DATA EXTRACT Start Marker

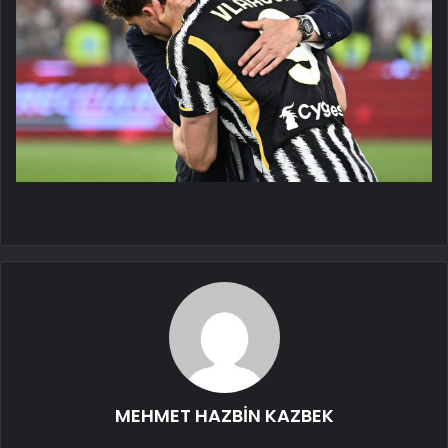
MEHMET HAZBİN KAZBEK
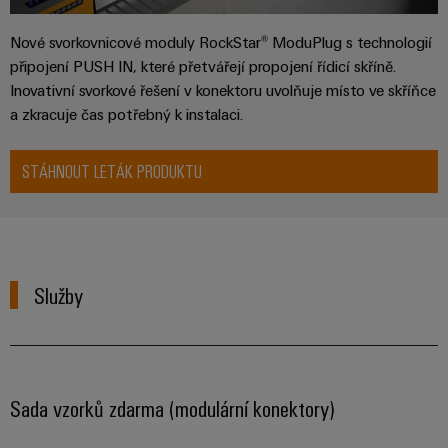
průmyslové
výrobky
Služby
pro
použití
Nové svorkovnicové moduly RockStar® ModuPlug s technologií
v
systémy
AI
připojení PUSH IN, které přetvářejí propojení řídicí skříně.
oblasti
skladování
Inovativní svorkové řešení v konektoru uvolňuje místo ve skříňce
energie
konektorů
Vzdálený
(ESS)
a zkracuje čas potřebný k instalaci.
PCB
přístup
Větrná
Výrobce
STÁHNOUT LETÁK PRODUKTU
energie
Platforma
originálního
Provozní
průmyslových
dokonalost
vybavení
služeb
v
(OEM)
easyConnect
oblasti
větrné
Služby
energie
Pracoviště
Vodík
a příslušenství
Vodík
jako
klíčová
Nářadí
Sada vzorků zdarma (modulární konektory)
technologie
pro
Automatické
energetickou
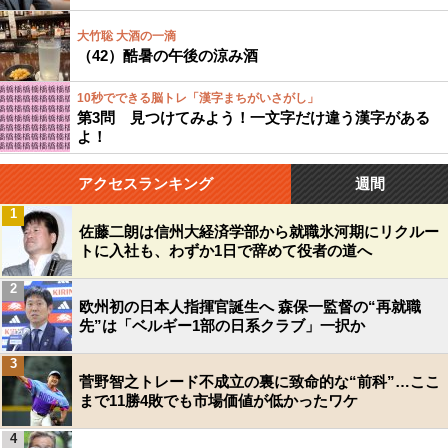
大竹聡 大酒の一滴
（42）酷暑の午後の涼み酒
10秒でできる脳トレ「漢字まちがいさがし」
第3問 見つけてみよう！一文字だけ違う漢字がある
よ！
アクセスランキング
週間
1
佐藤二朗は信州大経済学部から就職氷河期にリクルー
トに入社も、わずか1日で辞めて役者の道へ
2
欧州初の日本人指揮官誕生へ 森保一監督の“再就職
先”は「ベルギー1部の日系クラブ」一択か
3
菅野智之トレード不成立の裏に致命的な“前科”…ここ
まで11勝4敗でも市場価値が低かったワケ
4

DATA EXTRACT End Marker
DATA EXTRACT Start Marker

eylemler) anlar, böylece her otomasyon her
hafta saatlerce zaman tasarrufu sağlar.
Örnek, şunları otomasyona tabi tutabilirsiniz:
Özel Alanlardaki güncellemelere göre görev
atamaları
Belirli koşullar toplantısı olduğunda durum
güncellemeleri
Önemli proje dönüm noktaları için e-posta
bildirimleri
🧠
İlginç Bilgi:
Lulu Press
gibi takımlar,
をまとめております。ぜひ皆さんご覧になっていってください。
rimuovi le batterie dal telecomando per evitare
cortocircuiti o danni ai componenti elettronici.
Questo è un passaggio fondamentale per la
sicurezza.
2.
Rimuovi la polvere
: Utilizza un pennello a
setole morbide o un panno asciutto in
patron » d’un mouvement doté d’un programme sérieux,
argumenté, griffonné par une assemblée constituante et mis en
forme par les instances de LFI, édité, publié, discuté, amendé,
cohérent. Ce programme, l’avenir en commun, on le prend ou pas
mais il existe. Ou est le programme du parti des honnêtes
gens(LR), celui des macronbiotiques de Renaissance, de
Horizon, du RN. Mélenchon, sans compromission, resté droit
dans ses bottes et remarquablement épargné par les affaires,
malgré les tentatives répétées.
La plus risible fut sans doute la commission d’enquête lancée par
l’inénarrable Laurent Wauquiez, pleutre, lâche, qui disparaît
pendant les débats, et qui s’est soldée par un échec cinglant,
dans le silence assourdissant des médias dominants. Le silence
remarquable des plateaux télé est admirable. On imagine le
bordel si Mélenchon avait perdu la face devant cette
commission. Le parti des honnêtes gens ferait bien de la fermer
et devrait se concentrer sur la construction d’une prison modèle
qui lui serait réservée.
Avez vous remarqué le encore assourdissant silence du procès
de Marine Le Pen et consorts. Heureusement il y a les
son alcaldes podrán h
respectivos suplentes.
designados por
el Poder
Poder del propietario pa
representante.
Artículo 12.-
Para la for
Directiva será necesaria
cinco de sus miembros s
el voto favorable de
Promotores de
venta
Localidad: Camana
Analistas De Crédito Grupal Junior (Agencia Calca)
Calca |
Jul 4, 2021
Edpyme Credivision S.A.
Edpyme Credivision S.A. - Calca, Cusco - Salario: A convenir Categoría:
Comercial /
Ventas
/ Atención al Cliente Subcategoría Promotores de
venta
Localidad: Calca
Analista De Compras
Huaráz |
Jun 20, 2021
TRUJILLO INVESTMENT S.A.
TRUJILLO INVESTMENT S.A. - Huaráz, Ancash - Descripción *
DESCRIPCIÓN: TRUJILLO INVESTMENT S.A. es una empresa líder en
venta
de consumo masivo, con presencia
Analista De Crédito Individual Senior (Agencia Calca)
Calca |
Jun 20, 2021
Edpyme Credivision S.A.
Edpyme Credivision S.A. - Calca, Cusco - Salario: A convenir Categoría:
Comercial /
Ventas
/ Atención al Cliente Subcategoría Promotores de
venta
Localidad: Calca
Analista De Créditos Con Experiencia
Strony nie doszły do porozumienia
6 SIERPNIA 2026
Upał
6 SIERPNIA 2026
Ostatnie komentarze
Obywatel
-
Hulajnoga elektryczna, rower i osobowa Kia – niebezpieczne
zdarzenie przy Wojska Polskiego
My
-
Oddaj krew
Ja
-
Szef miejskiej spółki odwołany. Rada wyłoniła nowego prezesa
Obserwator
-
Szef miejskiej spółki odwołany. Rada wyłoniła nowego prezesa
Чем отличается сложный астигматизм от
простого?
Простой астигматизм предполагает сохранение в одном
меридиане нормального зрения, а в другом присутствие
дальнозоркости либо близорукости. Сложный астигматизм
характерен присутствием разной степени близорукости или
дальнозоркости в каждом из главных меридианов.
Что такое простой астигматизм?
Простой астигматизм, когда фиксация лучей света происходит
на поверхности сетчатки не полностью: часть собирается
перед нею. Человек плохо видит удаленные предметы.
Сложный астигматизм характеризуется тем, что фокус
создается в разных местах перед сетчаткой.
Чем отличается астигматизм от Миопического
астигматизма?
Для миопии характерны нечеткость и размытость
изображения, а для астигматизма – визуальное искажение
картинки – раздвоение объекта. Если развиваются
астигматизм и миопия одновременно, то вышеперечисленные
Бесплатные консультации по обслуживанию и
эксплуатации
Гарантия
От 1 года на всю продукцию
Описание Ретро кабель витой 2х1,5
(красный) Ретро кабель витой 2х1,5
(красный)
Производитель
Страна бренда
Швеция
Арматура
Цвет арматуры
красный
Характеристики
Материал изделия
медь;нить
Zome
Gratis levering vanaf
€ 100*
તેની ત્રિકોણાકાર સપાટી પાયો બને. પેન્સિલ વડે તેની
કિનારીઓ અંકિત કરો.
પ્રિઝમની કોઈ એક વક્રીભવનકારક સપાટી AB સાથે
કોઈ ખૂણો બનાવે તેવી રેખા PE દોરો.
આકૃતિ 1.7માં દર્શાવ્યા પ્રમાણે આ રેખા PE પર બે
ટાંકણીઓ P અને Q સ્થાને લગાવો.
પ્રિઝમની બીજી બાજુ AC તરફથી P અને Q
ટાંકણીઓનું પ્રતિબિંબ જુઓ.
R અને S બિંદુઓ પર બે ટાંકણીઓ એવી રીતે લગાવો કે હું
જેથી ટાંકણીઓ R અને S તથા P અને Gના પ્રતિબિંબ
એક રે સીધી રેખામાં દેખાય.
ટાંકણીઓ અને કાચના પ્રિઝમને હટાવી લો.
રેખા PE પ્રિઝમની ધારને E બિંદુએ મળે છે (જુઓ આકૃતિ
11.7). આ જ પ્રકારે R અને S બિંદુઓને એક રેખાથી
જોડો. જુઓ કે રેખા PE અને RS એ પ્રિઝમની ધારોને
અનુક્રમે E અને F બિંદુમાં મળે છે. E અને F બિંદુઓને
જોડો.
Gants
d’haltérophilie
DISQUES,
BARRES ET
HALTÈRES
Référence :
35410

DATA EXTRACT End Marker

Gather up every line in the data above that contains the word "Huaráz", copying each one.

EXERCISE SOLUTION>
Huaráz |
TRUJILLO INVESTMENT S.A. - Huaráz, Ancash - Descripción *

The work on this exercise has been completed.